An exact transcription of the entries is required, with no images included.

(MATERIAL SHOWN)
=====
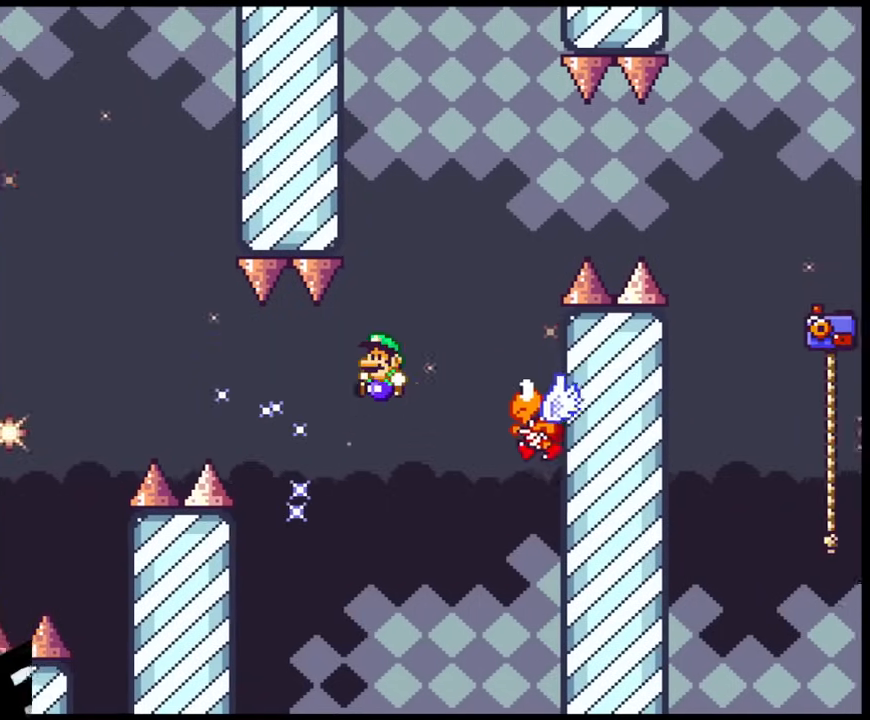
{"buttons": ["B", "Y", "DPAD_RIGHT"], "events": [[50, "DPAD_LEFT", "down"], [50, "DPAD_RIGHT", "up"], [183, "DPAD_LEFT", "up"], [217, "B", "up"], [317, "DPAD_RIGHT", "down"], [383, "B", "down"]]}
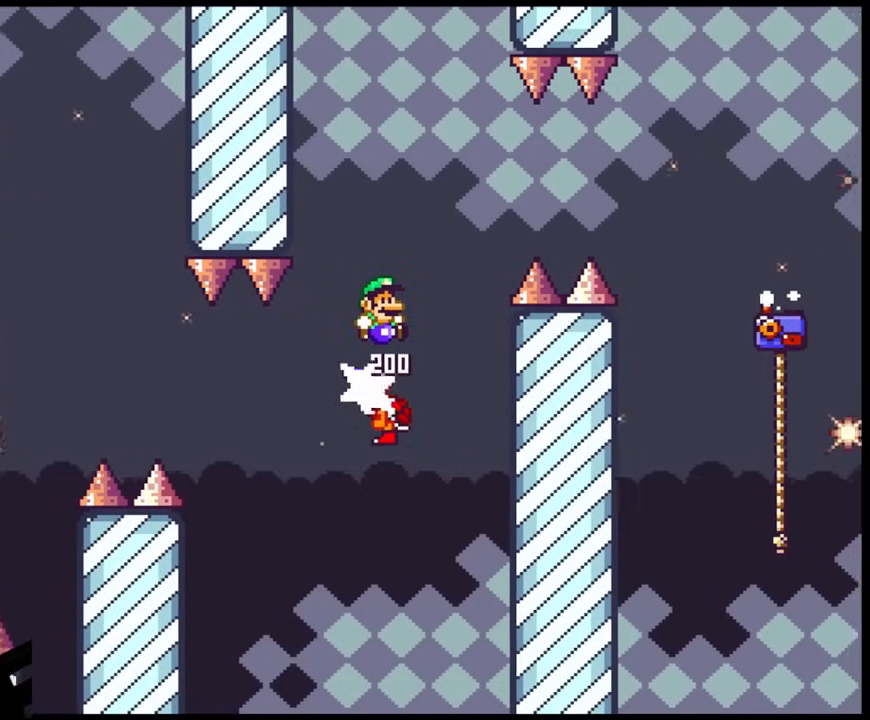
{"buttons": ["B", "Y", "DPAD_RIGHT"], "events": [[233, "B", "up"], [333, "B", "down"]]}
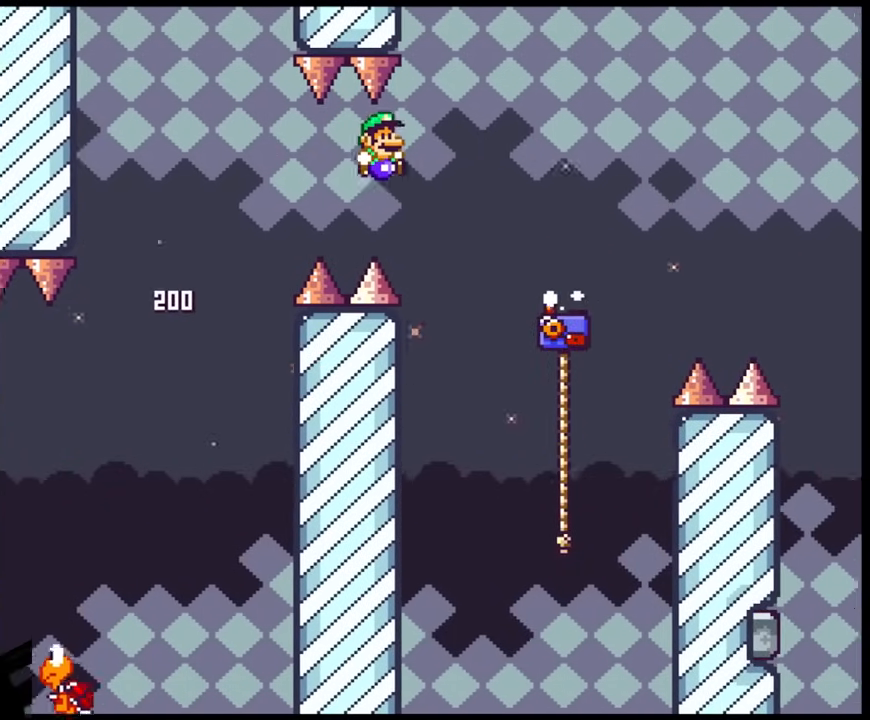
{"buttons": ["B", "Y", "DPAD_UP", "DPAD_RIGHT"], "events": [[267, "B", "up"], [317, "DPAD_UP", "down"], [433, "B", "down"]]}
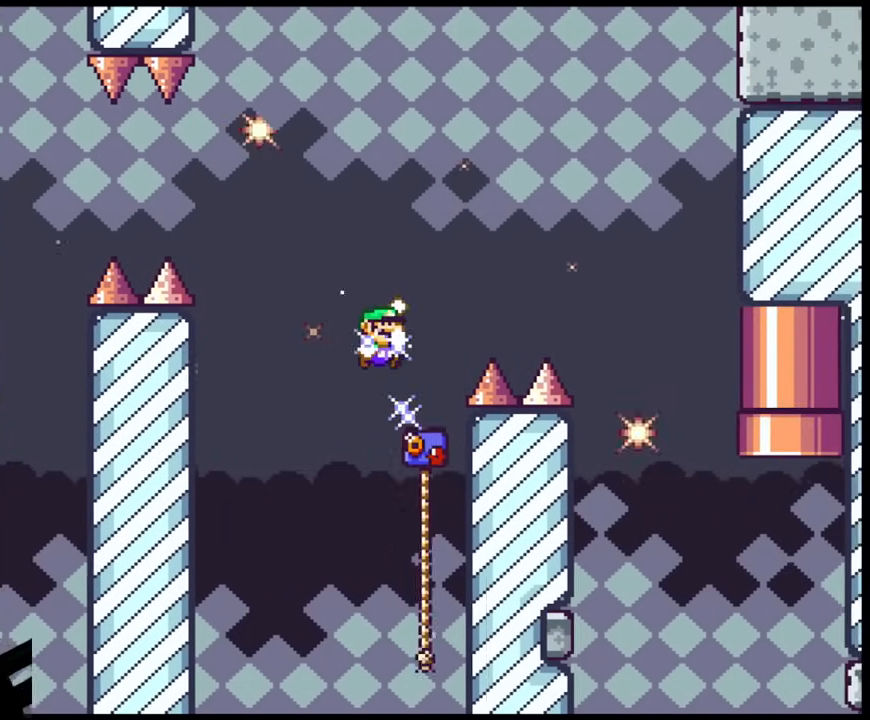
{"buttons": ["B", "Y", "DPAD_RIGHT"], "events": [[67, "DPAD_UP", "up"]]}
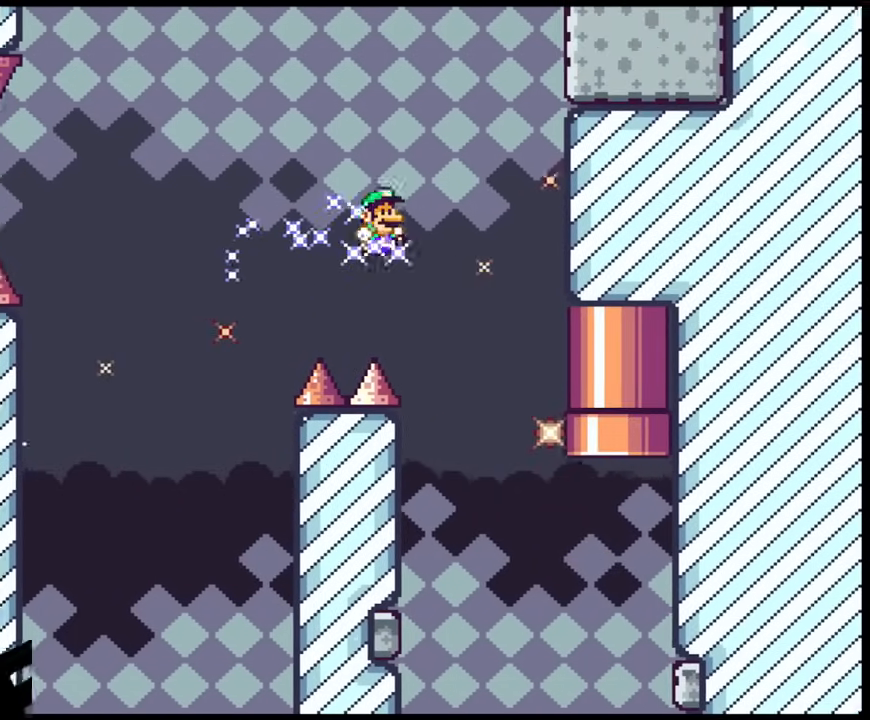
{"buttons": ["B", "Y", "DPAD_RIGHT"], "events": [[150, "DPAD_UP", "down"], [167, "DPAD_LEFT", "down"], [167, "DPAD_RIGHT", "up"], [167, "DPAD_UP", "up"], [267, "DPAD_LEFT", "up"], [267, "DPAD_RIGHT", "down"]]}
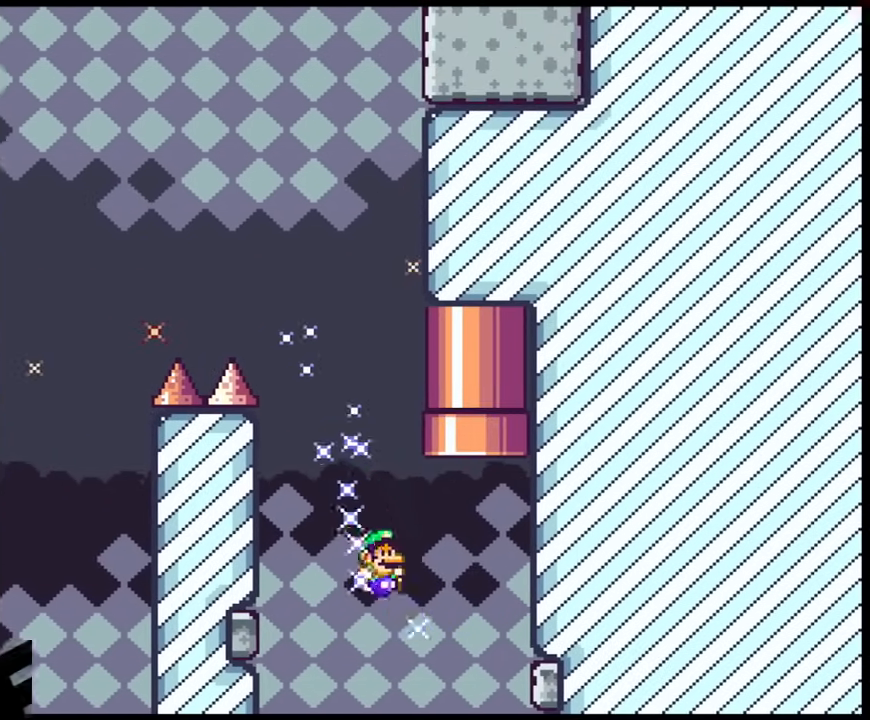
{"buttons": ["A", "X", "DPAD_UP"], "events": [[67, "B", "up"], [100, "X", "down"], [100, "Y", "up"], [117, "A", "down"], [117, "DPAD_UP", "down"], [200, "DPAD_RIGHT", "up"], [233, "DPAD_LEFT", "down"], [450, "DPAD_LEFT", "up"]]}
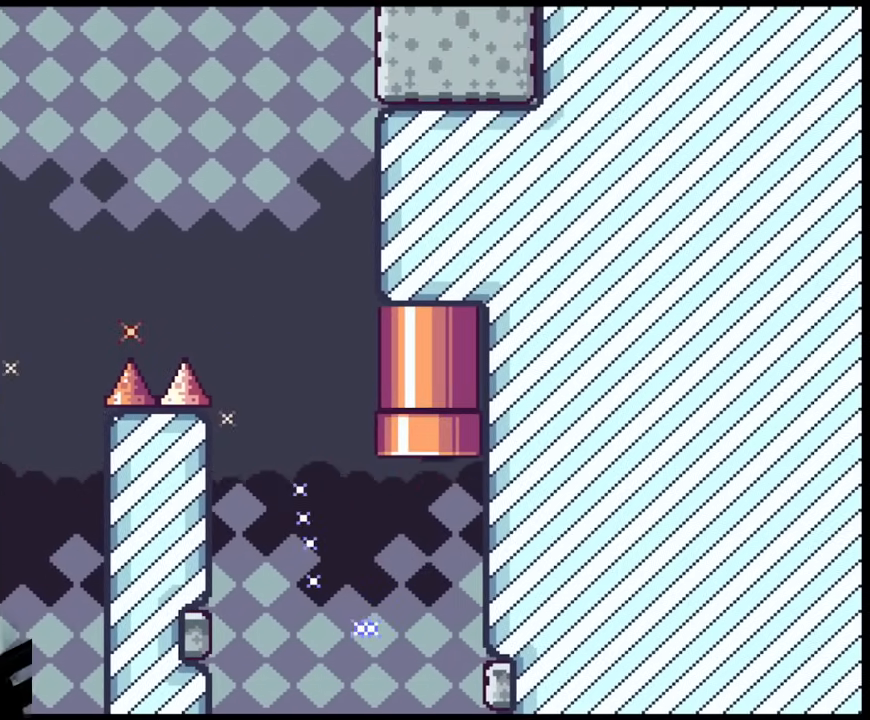
{"buttons": [], "events": [[150, "DPAD_UP", "up"], [350, "A", "up"], [417, "X", "up"]]}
=====
(TASK ANSWER)
{"buttons": ["B", "Y", "DPAD_RIGHT"], "events": [[50, "DPAD_LEFT", "down"], [50, "DPAD_RIGHT", "up"], [183, "DPAD_LEFT", "up"], [217, "B", "up"], [317, "DPAD_RIGHT", "down"], [383, "B", "down"]]}
{"buttons": ["B", "Y", "DPAD_RIGHT"], "events": [[233, "B", "up"], [333, "B", "down"]]}
{"buttons": ["B", "Y", "DPAD_UP", "DPAD_RIGHT"], "events": [[267, "B", "up"], [317, "DPAD_UP", "down"], [433, "B", "down"]]}
{"buttons": ["B", "Y", "DPAD_RIGHT"], "events": [[67, "DPAD_UP", "up"]]}
{"buttons": ["B", "Y", "DPAD_RIGHT"], "events": [[150, "DPAD_UP", "down"], [167, "DPAD_LEFT", "down"], [167, "DPAD_RIGHT", "up"], [167, "DPAD_UP", "up"], [267, "DPAD_LEFT", "up"], [267, "DPAD_RIGHT", "down"]]}
{"buttons": ["A", "X", "DPAD_UP"], "events": [[67, "B", "up"], [100, "X", "down"], [100, "Y", "up"], [117, "A", "down"], [117, "DPAD_UP", "down"], [200, "DPAD_RIGHT", "up"], [233, "DPAD_LEFT", "down"], [450, "DPAD_LEFT", "up"]]}
{"buttons": [], "events": [[150, "DPAD_UP", "up"], [350, "A", "up"], [417, "X", "up"]]}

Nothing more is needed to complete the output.